**EXERCISE DIRECTIONS**
Work through the records below and copy every line that includes "moved".

[Excerpts from a dataset]
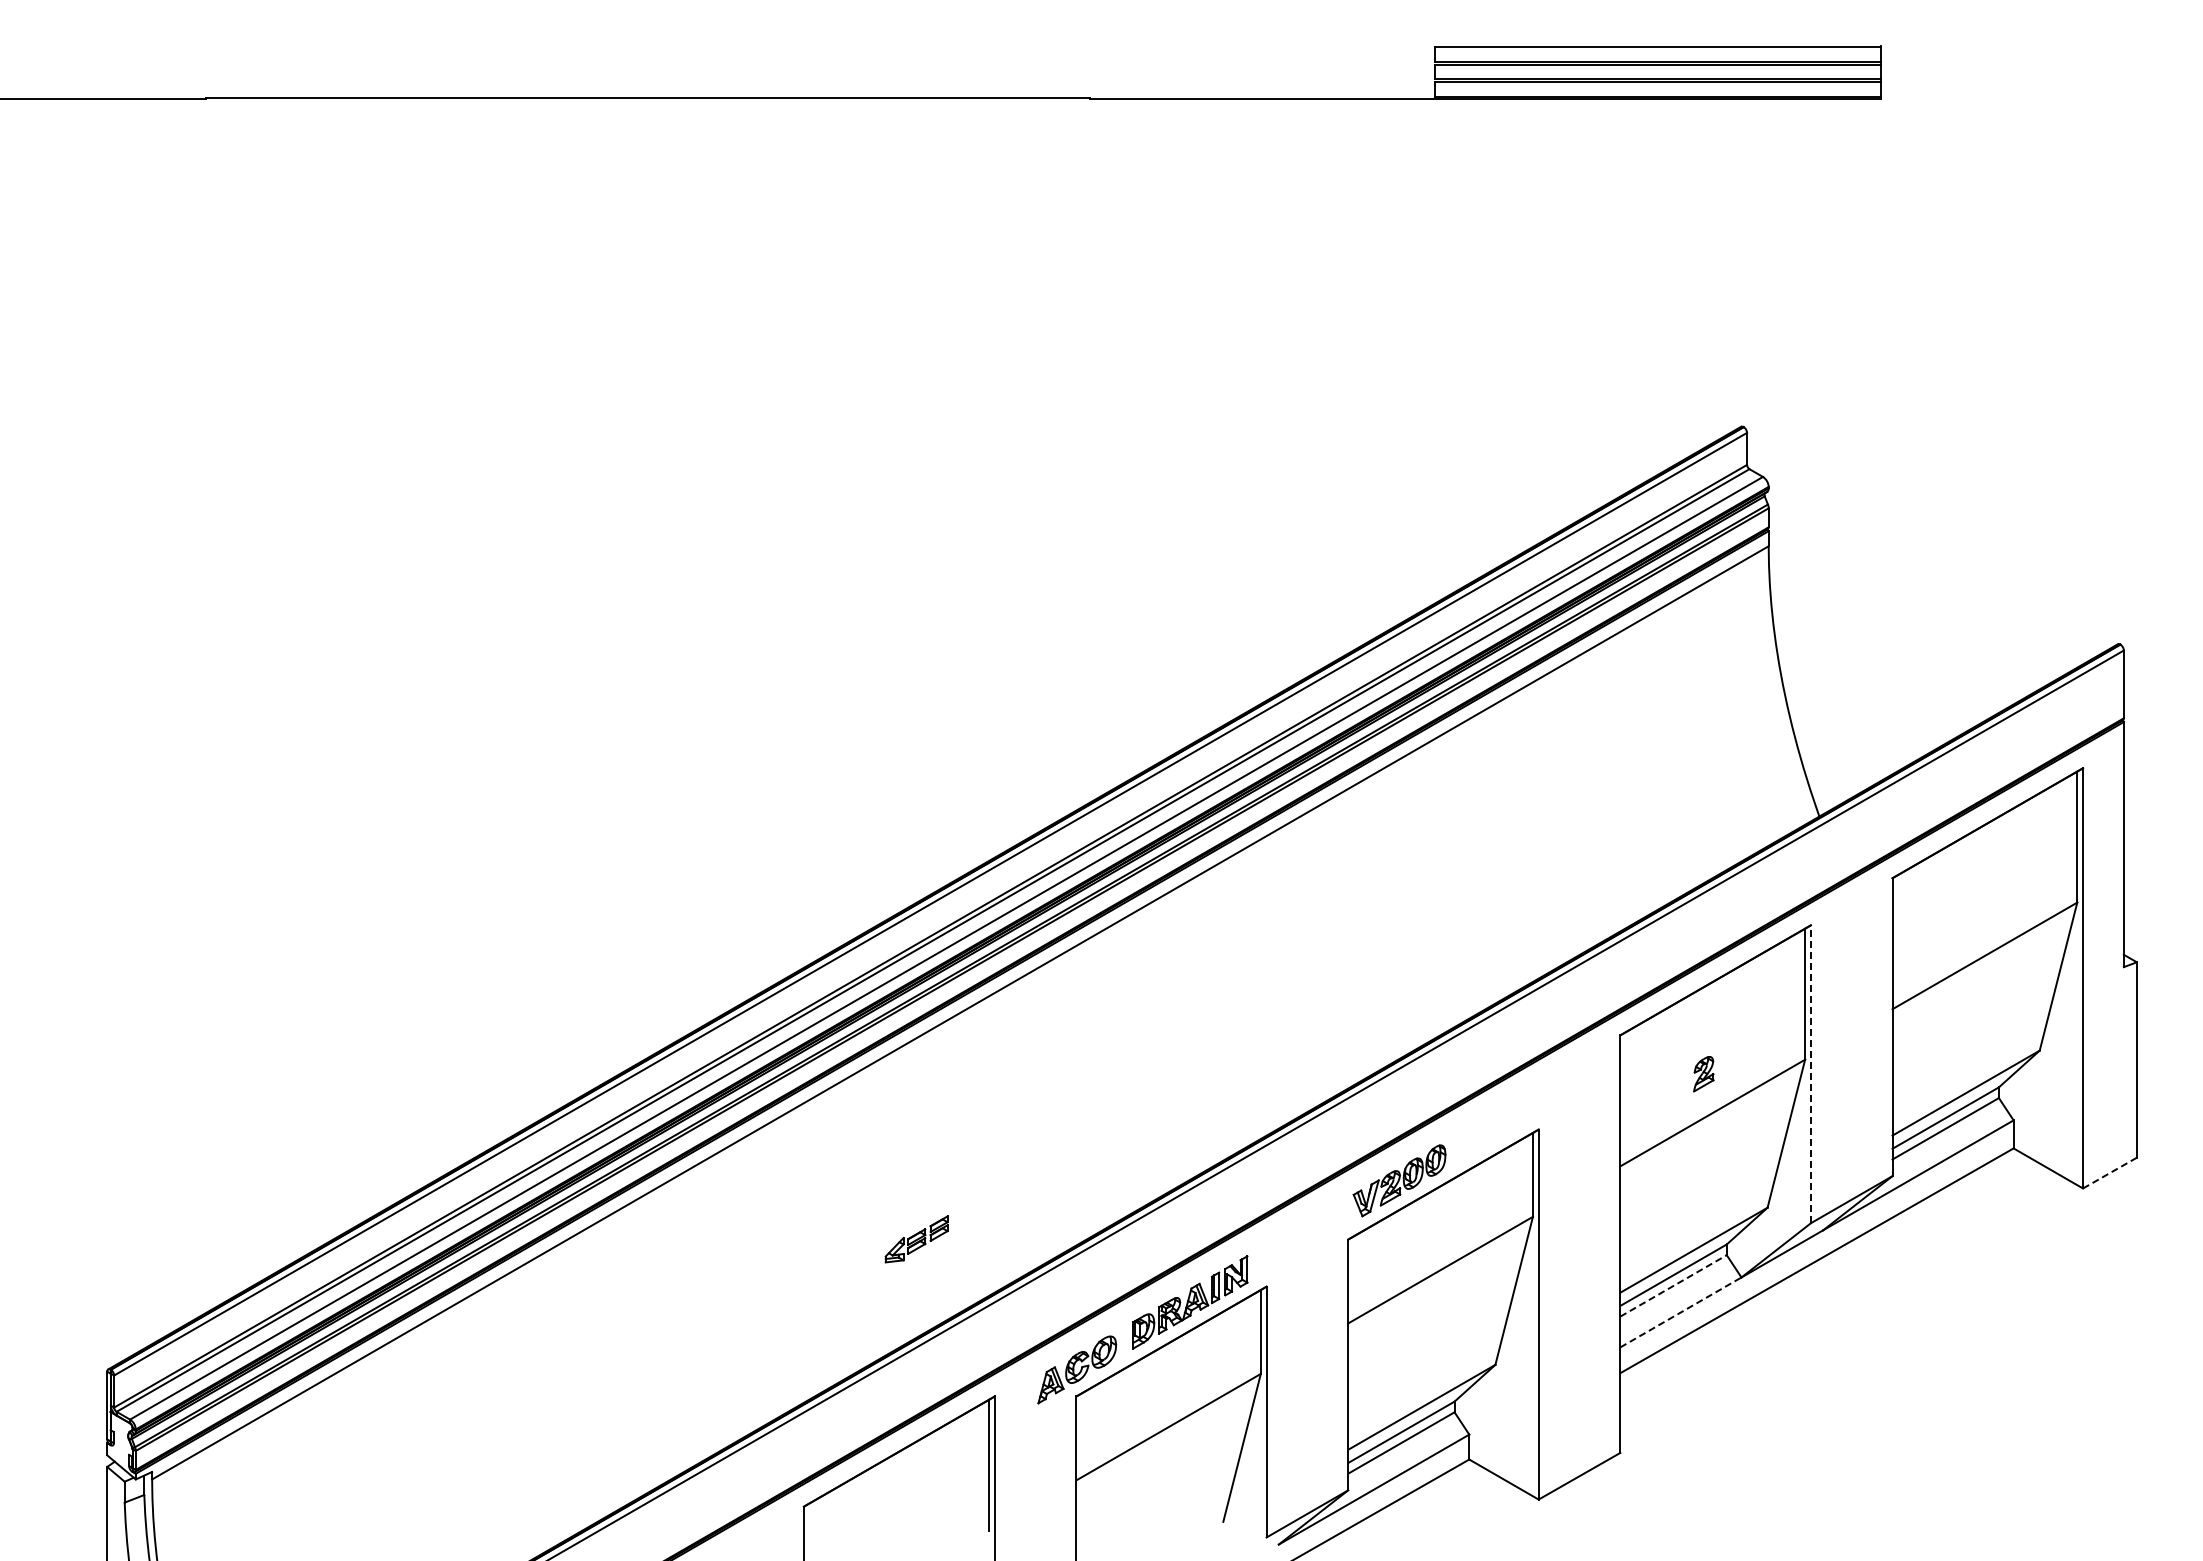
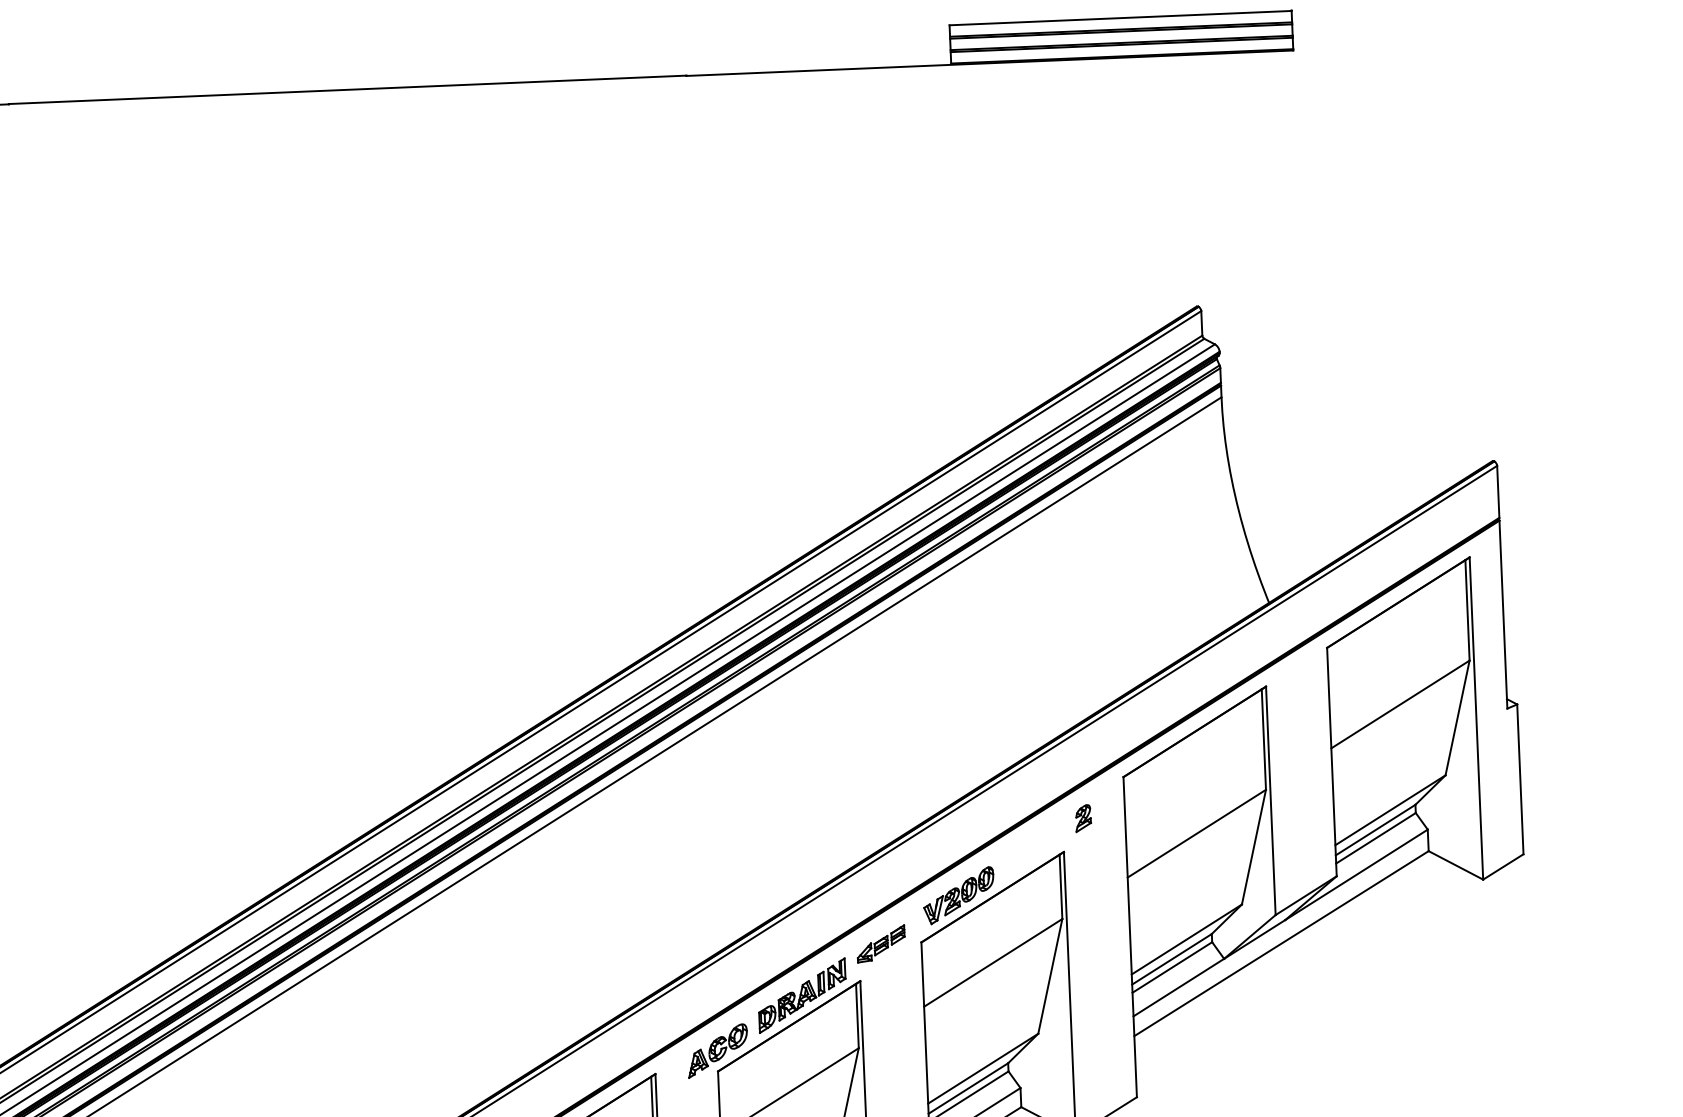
part: (1703, 1074) -> (1083, 818), moved
line: (1810, 1074) -> (1270, 800), dashed -> solid
line: (2110, 1172) -> (1503, 866), dashed -> solid
part: (916, 1239) -> (881, 944), moved
line: (1673, 1285) -> (1172, 967), dashed -> solid
line: (1680, 1312) -> (1178, 987), dashed -> solid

**EXPECTED ANSWER**
part: (1703, 1074) -> (1083, 818), moved
part: (916, 1239) -> (881, 944), moved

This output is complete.